I have written an example for implementing main loop for dbus. I have tested it with bluez DBUS API and it works without any problem.
I have removed the bluetooth part of my application. I have used libevent to implement event loop.
Note: It is in C++. You can easily convert it to C programming language.
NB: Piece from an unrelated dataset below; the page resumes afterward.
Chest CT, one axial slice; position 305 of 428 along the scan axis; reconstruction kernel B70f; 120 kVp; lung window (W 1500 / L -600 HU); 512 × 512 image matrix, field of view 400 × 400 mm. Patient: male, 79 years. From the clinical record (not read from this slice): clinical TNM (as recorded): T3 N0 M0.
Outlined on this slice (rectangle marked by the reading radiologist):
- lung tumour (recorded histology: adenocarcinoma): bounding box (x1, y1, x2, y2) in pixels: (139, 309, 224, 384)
#include "dbus-ble/libevent.h"
#include <stdlib.h>
#include <errno.h>
#include <event2/event.h>
#include <event2/util.h>
#include <dbus/dbus.h>
struct watch_handler {
struct event *ev;
DBusConnection *dbus_cnx;
DBusWatch *watch;
};
struct timeout_handler {
struct event *ev;
DBusConnection *dbus_cnx;
DBusTimeout *timeout;
};
static struct event_base *ev_base = nullptr;
static void timeout_handler_free(void *data)
{
struct timeout_handler *to_handler = reinterpret_cast<struct timeout_handler *>(data);
if (to_handler == nullptr)
return;
if (to_handler->ev != nullptr) {
event_del(to_handler->ev);
event_free(to_handler->ev);
}
if (to_handler->dbus_cnx != nullptr)
dbus_connection_unref(to_handler->dbus_cnx);
free(to_handler);
}
static void libevent_dispatch_dbus(int fd, short event, void *data)
{
struct timeout_handler *to_handler = reinterpret_cast<struct timeout_handler *>(data);
DBusConnection *dbus_cnx = to_handler->dbus_cnx;
dbus_connection_ref(dbus_cnx);
while (dbus_connection_dispatch(dbus_cnx) == DBUS_DISPATCH_DATA_REMAINS);
dbus_connection_unref(dbus_cnx);
timeout_handler_free(to_handler);
}
static inline void throw_libevent_dispatch_dbus(DBusConnection *dbus_cnx)
{
const struct timeval timeout = {0,0};
struct timeout_handler *to_handler = reinterpret_cast<struct timeout_handler *>(calloc(1, sizeof(struct timeout_handler)));
if (to_handler == nullptr)
return;
to_handler->dbus_cnx = dbus_connection_ref(dbus_cnx);
to_handler->ev = evtimer_new(ev_base, libevent_dispatch_dbus, to_handler);
evtimer_add(to_handler->ev, &timeout);
}
static void watch_handler_dispatch(int fd, short event, void *data)
{
struct watch_handler *io_handler = reinterpret_cast<struct watch_handler *>(data);
DBusDispatchStatus status;
unsigned int flags = 0;
dbus_connection_ref(io_handler->dbus_cnx);
if (evutil_socket_geterror(fd) != 0)
flags |= DBUS_WATCH_ERROR;
if (event & EV_READ)
flags |= DBUS_WATCH_READABLE;
if (event & EV_WRITE)
flags |= DBUS_WATCH_WRITABLE;
dbus_watch_handle(io_handler->watch, flags);
status = dbus_connection_get_dispatch_status(io_handler->dbus_cnx);
if (status == DBUS_DISPATCH_DATA_REMAINS)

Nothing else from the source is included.